With Saudi Arabia's political influence diminishing, and its oil wealth set to wane in the coming years, the country seems destined for national decline. But there is another possibility: a more representative political system, together with strong economic incentives, could unleash the young population’s creativity and dynamism.

LONDON – In the early 1970’s, Saudi Arabia’s King Faisal reportedly confided to senior members of the royal family his fear that, just as in a single generation the country had moved from “riding camels to riding Cadillacs….the next generation could be riding camels again.” His warning seems more apt than ever.

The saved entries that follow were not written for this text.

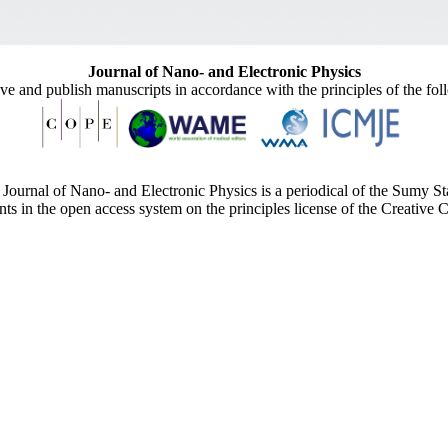
Journal of Nano- and Electronic Physics
ive and publish manuscripts in accordance with the principles of the fo
Journal of Nano- and Electronic Physics is a periodical of the Sumy St
ents in the open access system on the principles license of the Creativ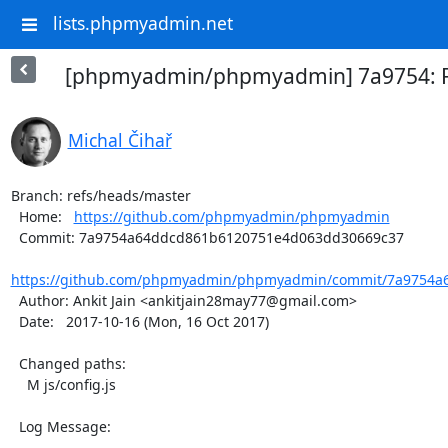
lists.phpmyadmin.net
[phpmyadmin/phpmyadmin] 7a9754: F
Michal Čihař
Branch: refs/heads/master

  Home:   
https://github.com/phpmyadmin/phpmyadmin
  Commit: 7a9754a64ddcd861b6120751e4d063dd30669c37

https://github.com/phpmyadmin/phpmyadmin/commit/7a9754a6
  Author: Ankit Jain <ankitjain28may77@gmail.com>

  Date:   2017-10-16 (Mon, 16 Oct 2017)

  Changed paths:

    M js/config.js

  Log Message:

  -----------
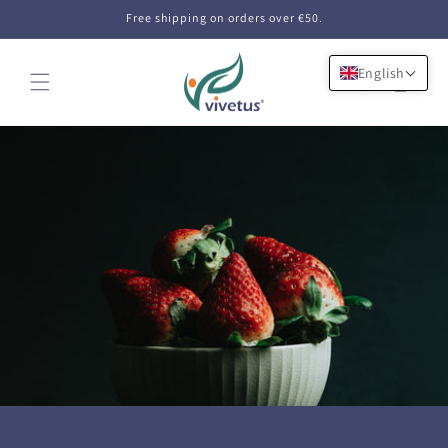
Skip to
Free shipping on orders over €50.
content
English
Cart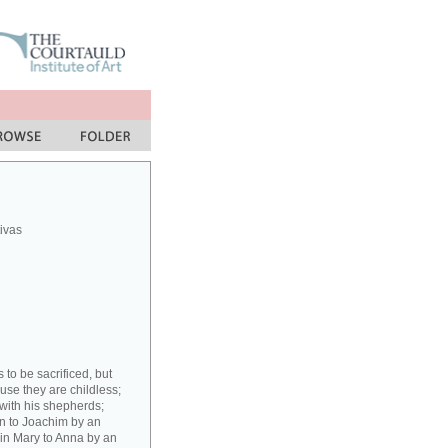
ivas
to be sacrificed, but
ause they are childless;
with his shepherds;
gin to Joachim by an
rgin Mary to Anna by an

Saudi Arabia, long one of the Arab world’s most rigid societies, now finds itself in a state of flux. Its relations with the West – and with the United States in particular – have frayed in the turmoil unleashed in the Middle East and North Africa by the Arab Spring. Meanwhile, a group of women provided the latest sign of domestic restiveness by defying the Kingdom’s prohibition against women drivers.

While Saudi Arabia remains the largest Arab economy, the world’s leading producer and exporter of oil, and the guardian of Sunni Islam, its political influence has diminished significantly in recent years. From the early 1980’s to the mid-2000’s, Saudi Arabia was the coordinator of pan-Arab politics, with the palaces of Riyadh and Jeddah drawing political leaders from throughout the Arab world.